After working for more than 30 years in this industry, he has developed clear expertise on the topic. He described the process of establishing a trading strategy that includes all stages for an import, including product search, supplier verification, sample shipment, inspection coordination, purchase negotiation, insurance contracting and logistics supervision. For him, there are 4 elements that have to be prioritized in order to have a successful import/export operation.
1. Quality and Delivery Time of the Product
If the products being imported have poorer quality than those available in the local market, then there’s no point in importing them as it is very likely that they won’t reach the expected sales. Product quality must either be better than the entering market, or be able to compete with price instead while still being profitable.
The timing with which each of the products is delivered can derail the entire logistics chain, so it’s something that must be mutually agreed upon and non-negotiable.
2. Relationship with the Supplier
“When importing, connections are by far the most gravitational, since they will depend on trust and credibility between the buyer and seller,” said Javier.
Establishing a solid relationship with your supplier determines a successful trading operation. Although distance, cultural differences, and different markets play a decisive role in establishing those ongoing relationships, here is where technology can be relied on.
“Definitely today, technology platforms such as Opportunity Network are essential for the expansion and dissemination of new businesses,” he affirmed. “When you negotiate with vetted possible partner”s, deals are more likely to be made. You know these people can be trusted.
“Someone willing to give support on everything you might need and someone reliable is what makes executives seal the deal.”
3. Price and Payment Conditions
Product pricing, landed cost, financing options, short/medium/long term financing, government loan, angel financiers, and any other specifications about money should be clear, agreed upon, and signed on paper. In this way, both parties know exactly what was agreed upon and, in case there is a misunderstanding, a physical contract is available to clarify doubts.
4. Logistic Process
In domestic business, things are easier as buyers and suppliers often speak the same language, and the law is applied the same way. However, in international markets, legal, political, and economic practices may be different.
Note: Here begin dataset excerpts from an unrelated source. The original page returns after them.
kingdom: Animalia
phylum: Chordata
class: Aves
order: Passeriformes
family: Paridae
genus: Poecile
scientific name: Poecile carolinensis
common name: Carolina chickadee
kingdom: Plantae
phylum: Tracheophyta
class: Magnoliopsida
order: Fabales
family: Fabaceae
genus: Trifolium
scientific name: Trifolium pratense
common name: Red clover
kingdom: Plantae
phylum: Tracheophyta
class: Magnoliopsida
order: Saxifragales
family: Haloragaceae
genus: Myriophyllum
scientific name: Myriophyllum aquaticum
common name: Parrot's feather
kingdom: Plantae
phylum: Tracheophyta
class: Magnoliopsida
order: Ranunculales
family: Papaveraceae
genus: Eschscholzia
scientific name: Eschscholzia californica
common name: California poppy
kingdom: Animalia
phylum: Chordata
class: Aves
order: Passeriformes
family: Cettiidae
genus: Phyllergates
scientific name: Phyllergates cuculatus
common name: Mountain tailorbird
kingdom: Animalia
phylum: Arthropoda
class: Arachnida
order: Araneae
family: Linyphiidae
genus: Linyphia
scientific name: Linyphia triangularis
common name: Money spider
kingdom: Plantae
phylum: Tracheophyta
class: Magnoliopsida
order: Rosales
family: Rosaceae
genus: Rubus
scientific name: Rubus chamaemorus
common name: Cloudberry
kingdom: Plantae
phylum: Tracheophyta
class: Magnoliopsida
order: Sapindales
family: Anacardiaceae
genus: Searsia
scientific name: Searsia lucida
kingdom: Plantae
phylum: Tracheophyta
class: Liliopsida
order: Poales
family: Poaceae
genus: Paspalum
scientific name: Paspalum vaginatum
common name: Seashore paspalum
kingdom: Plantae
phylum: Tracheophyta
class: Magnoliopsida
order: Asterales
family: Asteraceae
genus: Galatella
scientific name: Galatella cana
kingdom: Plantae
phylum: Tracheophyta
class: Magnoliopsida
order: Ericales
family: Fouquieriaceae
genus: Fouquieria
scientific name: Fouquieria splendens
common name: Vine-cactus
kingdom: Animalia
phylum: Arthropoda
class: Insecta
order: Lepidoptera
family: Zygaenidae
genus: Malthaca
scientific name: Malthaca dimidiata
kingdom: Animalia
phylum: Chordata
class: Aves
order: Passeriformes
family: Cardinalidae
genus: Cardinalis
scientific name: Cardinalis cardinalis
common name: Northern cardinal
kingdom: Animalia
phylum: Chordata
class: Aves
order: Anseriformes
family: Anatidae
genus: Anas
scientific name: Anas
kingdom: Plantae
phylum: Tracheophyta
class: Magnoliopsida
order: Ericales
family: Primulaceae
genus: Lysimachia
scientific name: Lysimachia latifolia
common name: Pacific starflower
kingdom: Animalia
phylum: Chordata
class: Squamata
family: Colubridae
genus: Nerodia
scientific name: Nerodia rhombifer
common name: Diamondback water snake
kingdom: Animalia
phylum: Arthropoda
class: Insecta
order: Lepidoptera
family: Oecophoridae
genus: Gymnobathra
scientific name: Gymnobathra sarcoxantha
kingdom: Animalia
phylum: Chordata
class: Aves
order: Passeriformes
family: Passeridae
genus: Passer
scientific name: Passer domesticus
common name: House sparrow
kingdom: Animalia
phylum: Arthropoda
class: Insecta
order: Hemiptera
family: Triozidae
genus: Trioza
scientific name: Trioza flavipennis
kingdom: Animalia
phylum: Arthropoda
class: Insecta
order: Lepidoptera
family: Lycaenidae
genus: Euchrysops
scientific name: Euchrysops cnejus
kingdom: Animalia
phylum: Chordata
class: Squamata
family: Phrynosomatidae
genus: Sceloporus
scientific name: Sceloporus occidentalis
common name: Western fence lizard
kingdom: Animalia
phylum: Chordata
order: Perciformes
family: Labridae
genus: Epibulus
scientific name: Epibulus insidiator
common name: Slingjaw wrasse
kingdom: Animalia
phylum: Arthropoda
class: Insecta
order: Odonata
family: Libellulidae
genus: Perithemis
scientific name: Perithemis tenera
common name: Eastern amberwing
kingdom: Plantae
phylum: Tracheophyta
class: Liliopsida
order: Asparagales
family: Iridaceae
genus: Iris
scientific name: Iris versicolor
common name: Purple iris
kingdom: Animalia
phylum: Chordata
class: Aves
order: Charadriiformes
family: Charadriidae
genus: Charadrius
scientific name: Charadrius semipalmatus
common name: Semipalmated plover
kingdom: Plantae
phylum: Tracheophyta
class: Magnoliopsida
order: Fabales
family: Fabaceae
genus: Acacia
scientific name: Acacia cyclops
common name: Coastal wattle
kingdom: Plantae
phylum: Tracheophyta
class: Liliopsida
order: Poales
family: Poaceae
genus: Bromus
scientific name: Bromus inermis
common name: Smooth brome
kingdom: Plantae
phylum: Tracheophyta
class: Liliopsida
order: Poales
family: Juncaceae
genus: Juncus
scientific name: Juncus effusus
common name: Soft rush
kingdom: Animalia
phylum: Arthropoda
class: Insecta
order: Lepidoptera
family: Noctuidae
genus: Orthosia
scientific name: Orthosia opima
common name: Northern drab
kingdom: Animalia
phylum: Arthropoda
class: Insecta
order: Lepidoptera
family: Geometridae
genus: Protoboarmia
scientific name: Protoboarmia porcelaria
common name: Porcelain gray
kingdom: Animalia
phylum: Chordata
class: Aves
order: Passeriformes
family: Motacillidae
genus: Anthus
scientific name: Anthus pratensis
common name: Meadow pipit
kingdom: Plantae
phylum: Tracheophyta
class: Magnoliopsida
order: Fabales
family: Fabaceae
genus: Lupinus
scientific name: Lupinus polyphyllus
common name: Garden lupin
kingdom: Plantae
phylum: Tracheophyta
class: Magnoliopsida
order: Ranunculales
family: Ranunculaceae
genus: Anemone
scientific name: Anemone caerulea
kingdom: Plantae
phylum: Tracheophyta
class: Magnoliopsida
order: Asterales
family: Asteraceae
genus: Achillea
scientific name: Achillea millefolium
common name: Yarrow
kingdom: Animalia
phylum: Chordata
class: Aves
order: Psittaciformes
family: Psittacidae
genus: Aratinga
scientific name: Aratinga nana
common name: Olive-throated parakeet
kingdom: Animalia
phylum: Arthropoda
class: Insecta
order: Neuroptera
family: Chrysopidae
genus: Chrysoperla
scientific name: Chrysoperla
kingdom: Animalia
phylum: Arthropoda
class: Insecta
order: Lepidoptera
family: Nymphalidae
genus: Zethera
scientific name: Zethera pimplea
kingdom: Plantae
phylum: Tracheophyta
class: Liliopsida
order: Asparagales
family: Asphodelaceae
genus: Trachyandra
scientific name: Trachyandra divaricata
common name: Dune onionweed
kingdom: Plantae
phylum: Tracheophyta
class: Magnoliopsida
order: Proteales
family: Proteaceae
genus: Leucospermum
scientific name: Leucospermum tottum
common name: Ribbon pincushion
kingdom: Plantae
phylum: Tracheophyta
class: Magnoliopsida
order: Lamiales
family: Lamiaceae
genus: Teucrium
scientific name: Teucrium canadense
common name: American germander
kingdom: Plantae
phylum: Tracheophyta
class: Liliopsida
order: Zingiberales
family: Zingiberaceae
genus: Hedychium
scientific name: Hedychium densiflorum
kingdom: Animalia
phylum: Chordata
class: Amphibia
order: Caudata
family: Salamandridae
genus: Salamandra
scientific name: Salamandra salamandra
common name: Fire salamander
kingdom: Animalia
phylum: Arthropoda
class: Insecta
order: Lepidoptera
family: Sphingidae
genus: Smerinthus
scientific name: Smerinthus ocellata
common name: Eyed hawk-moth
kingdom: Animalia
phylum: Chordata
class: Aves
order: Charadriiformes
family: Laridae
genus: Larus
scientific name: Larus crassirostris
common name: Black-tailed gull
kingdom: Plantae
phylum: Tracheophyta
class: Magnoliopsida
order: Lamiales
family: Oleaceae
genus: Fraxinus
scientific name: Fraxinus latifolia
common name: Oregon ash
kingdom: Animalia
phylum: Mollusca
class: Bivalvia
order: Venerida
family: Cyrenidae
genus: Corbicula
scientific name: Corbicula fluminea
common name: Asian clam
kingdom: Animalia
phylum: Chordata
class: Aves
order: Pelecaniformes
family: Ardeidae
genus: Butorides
According to Kuhlmann, “Perhaps the main difficulty in a process of negotiation, trading or market prospecting is the cultural aspect and regulations of public governments.”
Having a clearly defined shipping method & timeline, container requirements, measurement conversion system, transportation and government documentation, and customs requirements, among others, are things that can’t be missed. Everything needs to be revised twice, three times and even four, to guarantee that your trading will not have any setbacks.
Every successful exporter or importer must discover the relevant factors and strategies for their chosen products and market. So, these 4 elements must be prioritized to avoid any mishap in the trading operation.
As for Javier Kuhlmann and his company in Chile, they will keep an eye open to business opportunities, to expand their strategic position both in and outside of Chile.